At a cement quarry near Sucre, Bolivia, one can come close to traveling through Jurassic Park on the Dino Truck. You can follow in the footsteps of the monstrous dinosaurs that walked the land eons ago. When visitors arrive from the main plaza in Sucre, they are handed bright orange hard hats and herded outdoors to the sandy area outside the park’s small headquarters.

 

 

After entering the park, a guide with a basket of plastic dinosaurs describes how workers found the first footprints in 1998 and how shortly afterwards a German led expedition arrived to study the site. Each different plastic dinosaur illustrates a different species of dinosaur that roamed through this former swamp and lake bed.

 

 

The prints are found in an upended lake bed near Cal Orko outside of Sucre. The theory is that dinosaurs left their prints in the muddy bottom of the lake and surrounding wetlands. After the footprints fossilized, the earth’s plate moved, leaving the lake bottom nearly perpendicular to the earth and forming a wall of sorts. Month to month and week to week the shale continues to peel off, both naturally and due to the workers who continue to mine the quarry for construction purposes. As each layer crumbles at the hands of both man and nature, new layers appear.

 

 

After the orientation, guide and guest scramble through the sand and along a broad ledge below the wall. Without assistance, one can easily see the hundreds of gigantic dino-prints across the wall. Just walk up to the wall and look closely at the tracks, which range in size from small to very large. The depth and breadth of the tracks provides visitors with a sense of the size and the weight of these dinosaurs. With the help of the guide’s laser pointer, visitors can follow the claw prints of a tyrannosaur chasing its prey and trace the trail of more than 150 different kinds of dinosaurs.

 

 

Scrutinize this site with a scientific eye and observe that some dinosaurs are limping and others seem to meandering and still others running.

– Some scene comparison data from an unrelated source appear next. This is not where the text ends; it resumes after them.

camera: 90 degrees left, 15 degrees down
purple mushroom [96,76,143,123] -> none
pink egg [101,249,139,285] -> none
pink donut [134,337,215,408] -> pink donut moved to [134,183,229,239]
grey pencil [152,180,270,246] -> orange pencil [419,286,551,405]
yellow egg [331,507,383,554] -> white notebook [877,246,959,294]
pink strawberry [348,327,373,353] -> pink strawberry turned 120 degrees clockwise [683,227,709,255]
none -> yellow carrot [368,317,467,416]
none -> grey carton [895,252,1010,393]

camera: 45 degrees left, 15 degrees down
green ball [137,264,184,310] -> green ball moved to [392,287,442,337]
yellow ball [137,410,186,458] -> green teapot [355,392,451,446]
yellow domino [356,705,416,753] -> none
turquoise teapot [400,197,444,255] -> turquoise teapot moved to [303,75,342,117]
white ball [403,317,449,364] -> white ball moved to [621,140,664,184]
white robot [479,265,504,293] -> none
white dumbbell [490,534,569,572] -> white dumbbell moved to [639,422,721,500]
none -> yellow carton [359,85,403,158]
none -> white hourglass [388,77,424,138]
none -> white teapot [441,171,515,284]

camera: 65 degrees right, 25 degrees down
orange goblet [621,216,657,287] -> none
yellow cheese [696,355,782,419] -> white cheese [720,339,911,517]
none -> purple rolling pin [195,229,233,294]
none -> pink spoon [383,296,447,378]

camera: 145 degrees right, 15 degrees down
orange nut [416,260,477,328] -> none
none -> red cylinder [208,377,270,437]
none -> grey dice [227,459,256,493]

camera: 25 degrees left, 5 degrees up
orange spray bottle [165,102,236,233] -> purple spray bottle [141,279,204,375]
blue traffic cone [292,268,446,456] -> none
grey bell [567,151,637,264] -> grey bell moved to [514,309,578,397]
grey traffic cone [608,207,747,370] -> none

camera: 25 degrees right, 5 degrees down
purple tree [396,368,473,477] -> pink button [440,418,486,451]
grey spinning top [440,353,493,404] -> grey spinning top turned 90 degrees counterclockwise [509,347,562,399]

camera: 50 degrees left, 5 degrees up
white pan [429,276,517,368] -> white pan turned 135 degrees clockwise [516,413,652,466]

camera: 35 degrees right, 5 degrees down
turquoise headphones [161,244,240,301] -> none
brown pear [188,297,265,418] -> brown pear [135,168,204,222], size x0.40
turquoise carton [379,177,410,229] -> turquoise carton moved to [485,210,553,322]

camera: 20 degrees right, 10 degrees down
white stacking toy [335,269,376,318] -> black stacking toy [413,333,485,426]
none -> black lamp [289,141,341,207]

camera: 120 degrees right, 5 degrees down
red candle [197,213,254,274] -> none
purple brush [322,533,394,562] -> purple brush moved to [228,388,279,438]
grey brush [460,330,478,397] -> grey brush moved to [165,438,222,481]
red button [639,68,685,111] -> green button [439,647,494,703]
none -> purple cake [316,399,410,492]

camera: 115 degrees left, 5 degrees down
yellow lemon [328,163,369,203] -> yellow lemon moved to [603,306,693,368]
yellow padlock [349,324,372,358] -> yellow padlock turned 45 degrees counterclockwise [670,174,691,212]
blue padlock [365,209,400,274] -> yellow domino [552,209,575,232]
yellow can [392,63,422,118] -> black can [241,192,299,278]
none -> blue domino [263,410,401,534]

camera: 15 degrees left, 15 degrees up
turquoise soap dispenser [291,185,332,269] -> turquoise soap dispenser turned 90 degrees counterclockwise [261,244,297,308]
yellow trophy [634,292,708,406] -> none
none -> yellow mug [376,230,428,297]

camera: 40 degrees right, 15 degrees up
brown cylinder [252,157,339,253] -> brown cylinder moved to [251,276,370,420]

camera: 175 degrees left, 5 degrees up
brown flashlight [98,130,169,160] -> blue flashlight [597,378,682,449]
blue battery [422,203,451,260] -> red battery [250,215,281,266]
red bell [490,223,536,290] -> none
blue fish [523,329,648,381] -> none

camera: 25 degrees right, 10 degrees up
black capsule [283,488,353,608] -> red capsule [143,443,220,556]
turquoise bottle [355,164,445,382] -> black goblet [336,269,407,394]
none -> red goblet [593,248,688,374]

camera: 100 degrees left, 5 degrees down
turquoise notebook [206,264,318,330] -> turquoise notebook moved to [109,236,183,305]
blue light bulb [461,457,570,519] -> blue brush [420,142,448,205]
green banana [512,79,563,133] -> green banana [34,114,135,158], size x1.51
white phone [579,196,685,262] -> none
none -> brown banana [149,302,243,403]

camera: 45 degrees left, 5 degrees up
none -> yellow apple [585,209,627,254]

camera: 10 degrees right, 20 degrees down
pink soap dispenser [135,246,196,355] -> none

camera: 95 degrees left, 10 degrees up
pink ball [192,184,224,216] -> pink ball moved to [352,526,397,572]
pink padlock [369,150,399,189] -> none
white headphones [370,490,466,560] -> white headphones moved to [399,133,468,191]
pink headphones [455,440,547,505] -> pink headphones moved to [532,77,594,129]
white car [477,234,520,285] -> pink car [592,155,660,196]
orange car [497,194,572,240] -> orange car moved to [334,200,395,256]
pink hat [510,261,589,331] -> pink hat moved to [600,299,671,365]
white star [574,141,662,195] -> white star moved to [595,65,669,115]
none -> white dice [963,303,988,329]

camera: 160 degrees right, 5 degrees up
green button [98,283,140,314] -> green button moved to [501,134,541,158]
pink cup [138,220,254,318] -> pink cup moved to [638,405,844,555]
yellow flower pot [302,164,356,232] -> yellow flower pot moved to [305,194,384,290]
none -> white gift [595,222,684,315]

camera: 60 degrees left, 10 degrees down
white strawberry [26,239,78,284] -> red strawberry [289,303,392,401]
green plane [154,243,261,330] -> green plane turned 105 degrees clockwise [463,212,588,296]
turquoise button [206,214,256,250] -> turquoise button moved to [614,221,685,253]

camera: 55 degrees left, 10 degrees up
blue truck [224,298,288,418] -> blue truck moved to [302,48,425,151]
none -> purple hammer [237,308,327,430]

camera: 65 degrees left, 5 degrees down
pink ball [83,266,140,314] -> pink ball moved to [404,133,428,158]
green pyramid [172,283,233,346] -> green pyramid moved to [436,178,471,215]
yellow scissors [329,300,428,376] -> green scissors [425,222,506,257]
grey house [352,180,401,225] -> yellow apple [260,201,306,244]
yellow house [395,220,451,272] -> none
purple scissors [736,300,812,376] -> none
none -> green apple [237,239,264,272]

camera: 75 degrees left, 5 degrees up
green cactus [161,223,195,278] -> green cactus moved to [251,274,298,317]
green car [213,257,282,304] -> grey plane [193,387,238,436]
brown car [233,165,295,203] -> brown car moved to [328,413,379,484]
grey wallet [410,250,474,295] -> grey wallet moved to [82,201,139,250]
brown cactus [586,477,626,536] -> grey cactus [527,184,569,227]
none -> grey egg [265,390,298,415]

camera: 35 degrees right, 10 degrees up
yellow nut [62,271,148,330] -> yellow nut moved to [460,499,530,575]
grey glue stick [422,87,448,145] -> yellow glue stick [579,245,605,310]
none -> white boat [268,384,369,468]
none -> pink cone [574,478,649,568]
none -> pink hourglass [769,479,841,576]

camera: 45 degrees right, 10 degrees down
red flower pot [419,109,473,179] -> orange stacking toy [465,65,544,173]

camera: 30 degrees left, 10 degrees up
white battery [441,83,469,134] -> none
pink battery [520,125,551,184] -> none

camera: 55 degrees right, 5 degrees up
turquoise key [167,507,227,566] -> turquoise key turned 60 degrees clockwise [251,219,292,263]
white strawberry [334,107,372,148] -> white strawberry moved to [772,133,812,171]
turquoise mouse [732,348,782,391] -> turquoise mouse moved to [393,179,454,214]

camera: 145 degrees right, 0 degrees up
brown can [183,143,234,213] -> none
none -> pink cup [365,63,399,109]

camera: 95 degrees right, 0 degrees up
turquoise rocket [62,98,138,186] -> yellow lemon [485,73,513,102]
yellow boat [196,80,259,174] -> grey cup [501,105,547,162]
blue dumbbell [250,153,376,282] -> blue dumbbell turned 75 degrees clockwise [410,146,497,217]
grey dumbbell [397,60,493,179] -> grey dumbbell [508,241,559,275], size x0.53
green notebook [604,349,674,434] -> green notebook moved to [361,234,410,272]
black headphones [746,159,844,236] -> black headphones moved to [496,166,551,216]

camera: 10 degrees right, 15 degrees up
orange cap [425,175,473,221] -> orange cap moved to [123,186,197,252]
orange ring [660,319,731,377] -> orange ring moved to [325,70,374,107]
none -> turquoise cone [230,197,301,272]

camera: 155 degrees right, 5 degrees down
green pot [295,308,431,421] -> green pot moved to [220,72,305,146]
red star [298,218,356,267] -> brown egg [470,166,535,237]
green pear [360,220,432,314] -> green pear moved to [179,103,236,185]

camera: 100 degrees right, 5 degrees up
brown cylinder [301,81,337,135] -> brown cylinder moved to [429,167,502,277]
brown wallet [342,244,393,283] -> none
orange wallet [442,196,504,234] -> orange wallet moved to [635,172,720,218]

You can discern this by looking at the depth of the tracks, smudge marks where an animal seems to be dragging a foot, and the distance between the tracks. With more than 2000 different prints, paleontologists consider this to be the richest find of tracks in the entire world.

 

The town of Cal Orko is creating a new museum, funded in large measure by the Inter American Development Bank. The museum will preserve the fossil record, tell the story, and advance research on the site.